Gano in 2017 played seven games in which he attempted zero or one field goal. He finished 27 points behind Ryan Succop, who was in the bottom third of the league in accuracy. Gano was a case study in opportunity trumping efficiency.
I didn’t write this to thump my chest and demand that you never enter my Twitter mentions with theories on a kicker’s accuracy. There’s a forward-looking application to these numbers and the understanding that accuracy matters far less than volume of opportunity. We can squeeze actionable information out of all this kicker talk.
I would hedge on drafting a kicker on a team pegged by Vegas to win fewer than half their games in 2019. While these kickers will surely provide some weekly usefulness, probably they won’t turn into unquestioned every-week fantasy options (though there are exceptions, like Jason Myers on last year’s Jets).
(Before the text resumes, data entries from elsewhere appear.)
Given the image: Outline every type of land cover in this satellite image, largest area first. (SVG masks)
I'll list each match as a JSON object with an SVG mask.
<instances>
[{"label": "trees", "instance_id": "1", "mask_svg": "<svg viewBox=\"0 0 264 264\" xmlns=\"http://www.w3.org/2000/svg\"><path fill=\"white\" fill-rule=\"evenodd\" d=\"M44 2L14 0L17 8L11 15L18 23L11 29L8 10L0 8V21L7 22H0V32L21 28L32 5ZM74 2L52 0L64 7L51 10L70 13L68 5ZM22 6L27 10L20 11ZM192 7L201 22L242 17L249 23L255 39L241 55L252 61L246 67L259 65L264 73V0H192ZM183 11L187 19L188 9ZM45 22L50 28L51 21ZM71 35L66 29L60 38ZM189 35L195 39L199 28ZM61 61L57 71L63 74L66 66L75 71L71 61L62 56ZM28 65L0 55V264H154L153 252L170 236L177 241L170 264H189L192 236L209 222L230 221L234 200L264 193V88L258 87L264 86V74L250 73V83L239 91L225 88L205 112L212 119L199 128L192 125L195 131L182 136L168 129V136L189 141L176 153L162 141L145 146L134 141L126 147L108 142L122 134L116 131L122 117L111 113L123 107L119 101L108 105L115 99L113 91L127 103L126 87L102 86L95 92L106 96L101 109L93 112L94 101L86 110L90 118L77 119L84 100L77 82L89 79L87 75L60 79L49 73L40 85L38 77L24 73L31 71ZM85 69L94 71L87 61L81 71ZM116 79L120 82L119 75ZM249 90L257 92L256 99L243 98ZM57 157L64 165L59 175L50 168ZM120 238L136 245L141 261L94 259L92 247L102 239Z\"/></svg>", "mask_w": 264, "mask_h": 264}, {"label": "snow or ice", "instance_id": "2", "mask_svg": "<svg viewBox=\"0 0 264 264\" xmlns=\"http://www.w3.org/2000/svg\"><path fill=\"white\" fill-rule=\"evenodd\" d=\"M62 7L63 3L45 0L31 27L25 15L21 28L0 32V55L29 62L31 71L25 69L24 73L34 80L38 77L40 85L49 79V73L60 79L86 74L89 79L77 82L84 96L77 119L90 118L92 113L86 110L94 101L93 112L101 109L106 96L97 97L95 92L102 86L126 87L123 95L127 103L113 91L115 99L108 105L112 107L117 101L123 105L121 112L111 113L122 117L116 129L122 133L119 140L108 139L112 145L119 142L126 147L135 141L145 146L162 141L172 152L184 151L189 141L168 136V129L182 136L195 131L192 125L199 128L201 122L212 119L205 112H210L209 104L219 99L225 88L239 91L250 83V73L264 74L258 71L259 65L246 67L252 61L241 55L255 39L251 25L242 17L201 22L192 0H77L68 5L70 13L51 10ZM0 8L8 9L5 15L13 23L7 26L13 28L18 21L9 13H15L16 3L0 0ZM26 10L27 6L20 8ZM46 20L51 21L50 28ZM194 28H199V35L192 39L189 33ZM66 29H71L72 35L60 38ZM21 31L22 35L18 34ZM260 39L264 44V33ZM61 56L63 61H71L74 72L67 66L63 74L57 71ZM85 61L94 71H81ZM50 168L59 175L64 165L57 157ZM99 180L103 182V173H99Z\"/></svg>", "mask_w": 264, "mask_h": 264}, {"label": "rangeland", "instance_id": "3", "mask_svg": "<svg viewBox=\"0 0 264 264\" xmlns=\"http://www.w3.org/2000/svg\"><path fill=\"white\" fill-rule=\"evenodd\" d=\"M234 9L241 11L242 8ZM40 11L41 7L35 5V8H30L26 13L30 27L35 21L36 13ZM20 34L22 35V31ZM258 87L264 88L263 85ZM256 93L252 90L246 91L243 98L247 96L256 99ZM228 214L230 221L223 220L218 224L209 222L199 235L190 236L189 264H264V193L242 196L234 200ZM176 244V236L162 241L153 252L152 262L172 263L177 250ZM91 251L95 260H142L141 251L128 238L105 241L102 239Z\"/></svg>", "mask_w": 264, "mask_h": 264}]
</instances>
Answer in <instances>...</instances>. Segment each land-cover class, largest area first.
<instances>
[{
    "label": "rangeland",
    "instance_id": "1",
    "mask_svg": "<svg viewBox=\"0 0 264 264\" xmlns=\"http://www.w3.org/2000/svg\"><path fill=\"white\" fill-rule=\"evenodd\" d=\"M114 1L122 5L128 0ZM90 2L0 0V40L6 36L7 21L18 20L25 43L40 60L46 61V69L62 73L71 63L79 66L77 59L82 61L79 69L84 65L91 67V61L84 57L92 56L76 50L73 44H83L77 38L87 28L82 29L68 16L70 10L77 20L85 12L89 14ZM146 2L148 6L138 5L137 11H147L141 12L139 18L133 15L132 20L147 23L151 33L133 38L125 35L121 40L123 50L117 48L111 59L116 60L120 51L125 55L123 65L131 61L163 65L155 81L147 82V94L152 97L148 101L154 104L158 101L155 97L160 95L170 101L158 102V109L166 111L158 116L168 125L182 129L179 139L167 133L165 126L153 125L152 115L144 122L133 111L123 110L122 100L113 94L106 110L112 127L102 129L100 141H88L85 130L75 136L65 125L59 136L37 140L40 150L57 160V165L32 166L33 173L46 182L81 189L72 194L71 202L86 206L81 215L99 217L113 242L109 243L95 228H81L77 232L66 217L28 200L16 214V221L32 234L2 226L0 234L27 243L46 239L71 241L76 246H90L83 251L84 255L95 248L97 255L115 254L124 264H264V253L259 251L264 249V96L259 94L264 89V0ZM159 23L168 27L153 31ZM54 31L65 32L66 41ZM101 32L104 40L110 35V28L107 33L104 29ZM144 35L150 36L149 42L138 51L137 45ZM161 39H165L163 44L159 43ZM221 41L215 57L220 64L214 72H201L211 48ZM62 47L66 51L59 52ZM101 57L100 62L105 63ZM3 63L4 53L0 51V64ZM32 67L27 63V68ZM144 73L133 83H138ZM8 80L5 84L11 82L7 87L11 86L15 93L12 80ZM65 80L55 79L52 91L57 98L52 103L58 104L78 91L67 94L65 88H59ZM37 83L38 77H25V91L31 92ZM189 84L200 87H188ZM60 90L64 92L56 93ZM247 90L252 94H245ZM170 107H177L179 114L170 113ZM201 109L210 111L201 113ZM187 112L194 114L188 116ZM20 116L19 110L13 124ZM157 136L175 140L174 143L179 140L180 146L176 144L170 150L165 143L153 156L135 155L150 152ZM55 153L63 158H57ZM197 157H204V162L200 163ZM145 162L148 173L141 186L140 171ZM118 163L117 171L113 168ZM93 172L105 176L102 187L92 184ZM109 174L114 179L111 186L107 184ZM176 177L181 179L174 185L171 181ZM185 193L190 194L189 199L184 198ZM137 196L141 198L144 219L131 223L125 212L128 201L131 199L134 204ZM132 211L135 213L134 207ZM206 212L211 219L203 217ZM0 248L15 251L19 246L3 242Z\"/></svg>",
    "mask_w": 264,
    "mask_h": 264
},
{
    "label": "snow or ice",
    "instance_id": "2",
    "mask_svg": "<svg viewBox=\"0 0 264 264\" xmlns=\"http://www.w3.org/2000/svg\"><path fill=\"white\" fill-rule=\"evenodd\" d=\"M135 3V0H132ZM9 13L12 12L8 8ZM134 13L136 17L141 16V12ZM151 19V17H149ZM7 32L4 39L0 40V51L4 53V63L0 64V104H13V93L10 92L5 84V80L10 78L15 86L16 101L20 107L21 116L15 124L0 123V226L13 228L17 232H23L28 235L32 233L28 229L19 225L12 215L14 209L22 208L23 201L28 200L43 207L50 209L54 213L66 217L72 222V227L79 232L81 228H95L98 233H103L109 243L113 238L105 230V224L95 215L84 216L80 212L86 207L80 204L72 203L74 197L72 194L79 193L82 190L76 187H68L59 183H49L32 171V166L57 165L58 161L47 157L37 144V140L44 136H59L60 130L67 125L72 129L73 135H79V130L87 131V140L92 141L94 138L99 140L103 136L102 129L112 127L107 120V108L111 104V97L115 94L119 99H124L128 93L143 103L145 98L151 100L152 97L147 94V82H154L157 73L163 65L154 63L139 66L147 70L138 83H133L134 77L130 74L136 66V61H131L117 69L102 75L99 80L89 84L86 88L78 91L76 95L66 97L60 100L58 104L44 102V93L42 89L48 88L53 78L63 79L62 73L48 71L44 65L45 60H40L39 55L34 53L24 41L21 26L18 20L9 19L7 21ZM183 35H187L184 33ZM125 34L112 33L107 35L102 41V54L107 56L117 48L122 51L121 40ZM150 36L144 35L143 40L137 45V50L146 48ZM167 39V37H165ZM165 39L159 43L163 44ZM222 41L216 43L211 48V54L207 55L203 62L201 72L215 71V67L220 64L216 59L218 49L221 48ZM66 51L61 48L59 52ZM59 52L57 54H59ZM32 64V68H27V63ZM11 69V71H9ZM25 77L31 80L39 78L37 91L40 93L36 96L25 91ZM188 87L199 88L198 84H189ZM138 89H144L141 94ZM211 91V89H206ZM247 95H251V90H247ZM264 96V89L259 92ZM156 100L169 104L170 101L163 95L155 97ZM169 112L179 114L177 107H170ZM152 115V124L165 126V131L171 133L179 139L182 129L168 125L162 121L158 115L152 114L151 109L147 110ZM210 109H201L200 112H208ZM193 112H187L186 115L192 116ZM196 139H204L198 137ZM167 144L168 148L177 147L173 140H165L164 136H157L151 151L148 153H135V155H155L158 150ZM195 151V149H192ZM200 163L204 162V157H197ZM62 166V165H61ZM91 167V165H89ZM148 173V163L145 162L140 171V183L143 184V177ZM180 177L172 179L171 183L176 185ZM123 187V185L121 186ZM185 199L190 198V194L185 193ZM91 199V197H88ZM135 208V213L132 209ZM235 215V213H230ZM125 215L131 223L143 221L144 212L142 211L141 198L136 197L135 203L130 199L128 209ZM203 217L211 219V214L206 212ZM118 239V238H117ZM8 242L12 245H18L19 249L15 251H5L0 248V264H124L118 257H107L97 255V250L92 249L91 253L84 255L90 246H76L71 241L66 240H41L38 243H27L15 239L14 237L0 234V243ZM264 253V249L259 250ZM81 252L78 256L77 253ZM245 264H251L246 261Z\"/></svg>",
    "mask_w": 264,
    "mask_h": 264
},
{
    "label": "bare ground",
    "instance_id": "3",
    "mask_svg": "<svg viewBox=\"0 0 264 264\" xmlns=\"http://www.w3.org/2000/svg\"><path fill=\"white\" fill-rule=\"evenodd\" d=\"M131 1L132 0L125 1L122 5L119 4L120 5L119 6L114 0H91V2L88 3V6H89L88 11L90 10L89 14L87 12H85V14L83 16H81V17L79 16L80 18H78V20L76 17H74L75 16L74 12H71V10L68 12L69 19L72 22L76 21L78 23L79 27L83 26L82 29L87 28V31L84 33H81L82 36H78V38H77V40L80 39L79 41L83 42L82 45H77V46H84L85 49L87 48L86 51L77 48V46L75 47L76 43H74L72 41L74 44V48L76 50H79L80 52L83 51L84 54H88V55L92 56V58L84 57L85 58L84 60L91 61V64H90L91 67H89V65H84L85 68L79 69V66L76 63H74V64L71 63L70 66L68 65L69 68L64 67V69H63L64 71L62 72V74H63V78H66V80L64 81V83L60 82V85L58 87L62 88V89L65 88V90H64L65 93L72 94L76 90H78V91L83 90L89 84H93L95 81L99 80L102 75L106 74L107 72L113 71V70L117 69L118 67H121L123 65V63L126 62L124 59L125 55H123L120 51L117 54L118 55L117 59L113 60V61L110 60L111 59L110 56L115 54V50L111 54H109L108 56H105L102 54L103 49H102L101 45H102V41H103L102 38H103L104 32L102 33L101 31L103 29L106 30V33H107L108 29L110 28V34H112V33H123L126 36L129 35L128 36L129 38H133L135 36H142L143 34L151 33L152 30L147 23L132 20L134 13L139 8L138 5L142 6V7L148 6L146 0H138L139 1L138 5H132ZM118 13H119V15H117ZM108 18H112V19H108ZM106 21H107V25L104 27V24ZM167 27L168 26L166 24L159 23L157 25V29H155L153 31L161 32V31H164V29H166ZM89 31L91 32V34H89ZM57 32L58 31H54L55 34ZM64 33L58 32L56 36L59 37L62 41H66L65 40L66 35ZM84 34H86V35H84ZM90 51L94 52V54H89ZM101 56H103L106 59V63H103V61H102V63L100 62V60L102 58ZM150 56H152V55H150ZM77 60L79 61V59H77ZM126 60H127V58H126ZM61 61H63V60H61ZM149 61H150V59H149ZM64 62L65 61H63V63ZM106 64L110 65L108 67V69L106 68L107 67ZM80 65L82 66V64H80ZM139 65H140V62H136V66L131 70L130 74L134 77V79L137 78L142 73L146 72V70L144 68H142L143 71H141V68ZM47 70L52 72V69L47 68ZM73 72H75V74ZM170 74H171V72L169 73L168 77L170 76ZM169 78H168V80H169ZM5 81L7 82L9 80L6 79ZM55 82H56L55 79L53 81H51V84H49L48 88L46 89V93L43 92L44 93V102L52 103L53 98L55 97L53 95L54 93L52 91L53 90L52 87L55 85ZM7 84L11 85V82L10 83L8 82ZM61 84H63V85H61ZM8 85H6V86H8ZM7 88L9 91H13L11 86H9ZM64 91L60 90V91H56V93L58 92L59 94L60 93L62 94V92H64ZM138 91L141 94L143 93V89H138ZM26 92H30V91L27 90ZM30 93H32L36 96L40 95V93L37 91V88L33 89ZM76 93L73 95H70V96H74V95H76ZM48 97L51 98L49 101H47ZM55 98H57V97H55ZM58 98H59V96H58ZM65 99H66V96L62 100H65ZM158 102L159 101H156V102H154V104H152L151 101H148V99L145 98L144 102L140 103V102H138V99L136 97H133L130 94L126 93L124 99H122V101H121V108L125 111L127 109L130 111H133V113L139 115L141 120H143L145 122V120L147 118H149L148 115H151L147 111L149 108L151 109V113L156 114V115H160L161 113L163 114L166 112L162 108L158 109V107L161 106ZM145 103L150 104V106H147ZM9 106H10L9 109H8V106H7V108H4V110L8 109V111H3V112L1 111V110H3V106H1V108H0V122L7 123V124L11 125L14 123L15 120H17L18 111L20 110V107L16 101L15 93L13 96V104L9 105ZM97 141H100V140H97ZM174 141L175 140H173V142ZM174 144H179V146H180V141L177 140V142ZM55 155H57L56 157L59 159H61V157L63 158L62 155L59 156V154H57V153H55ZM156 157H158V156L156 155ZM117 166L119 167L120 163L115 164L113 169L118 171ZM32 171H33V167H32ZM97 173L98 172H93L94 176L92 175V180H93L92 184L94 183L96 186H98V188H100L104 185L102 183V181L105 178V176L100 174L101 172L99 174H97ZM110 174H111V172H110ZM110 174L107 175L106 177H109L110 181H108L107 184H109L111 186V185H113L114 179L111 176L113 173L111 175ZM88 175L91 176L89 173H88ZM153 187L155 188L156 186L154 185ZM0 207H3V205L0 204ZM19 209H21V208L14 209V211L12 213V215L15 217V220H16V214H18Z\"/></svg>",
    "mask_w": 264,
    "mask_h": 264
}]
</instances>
Robbie Gould, who defied expectations last season by posting a mind-blowing 34 field goal attempts on a four-win team, certainly doesn’t fit the mold of a plug-and-play fantasy starter in a 10- or 12-team league. Vegas has set the Niners’ win total at 7.5—not horrific by any means, but low enough to raise a red flag for Gould. We’ll call it unlikely that Gould will average 1.95 field goal attempts in 49ers losses, as he did in 2018. The 49ers are also due for some touchdown scoring regression: they averaged 2.2 touchdowns per game in 2018 (the sixth fewest in the NFL) despite posting the 15th most offensive yards. If the Niners manage to find paydirt more often in 2019, it would chip away at Gould's opportunity.
I don’t foresee Aldrick Rosas flying off the draft board in many leagues, though the Giant’s red-hot second half of the 2018 season could fool some drafters into taking him in the final rounds. New York’s win total over-under is set at 5.5 and Rosas had to make nearly every kick last year to finish as a top-seven option. He doesn’t fit the mold of a reliable fantasy kicker in any aspect.
Give me kickers on good teams that will have game flow securely on their side for much of the season. Accuracy be damned.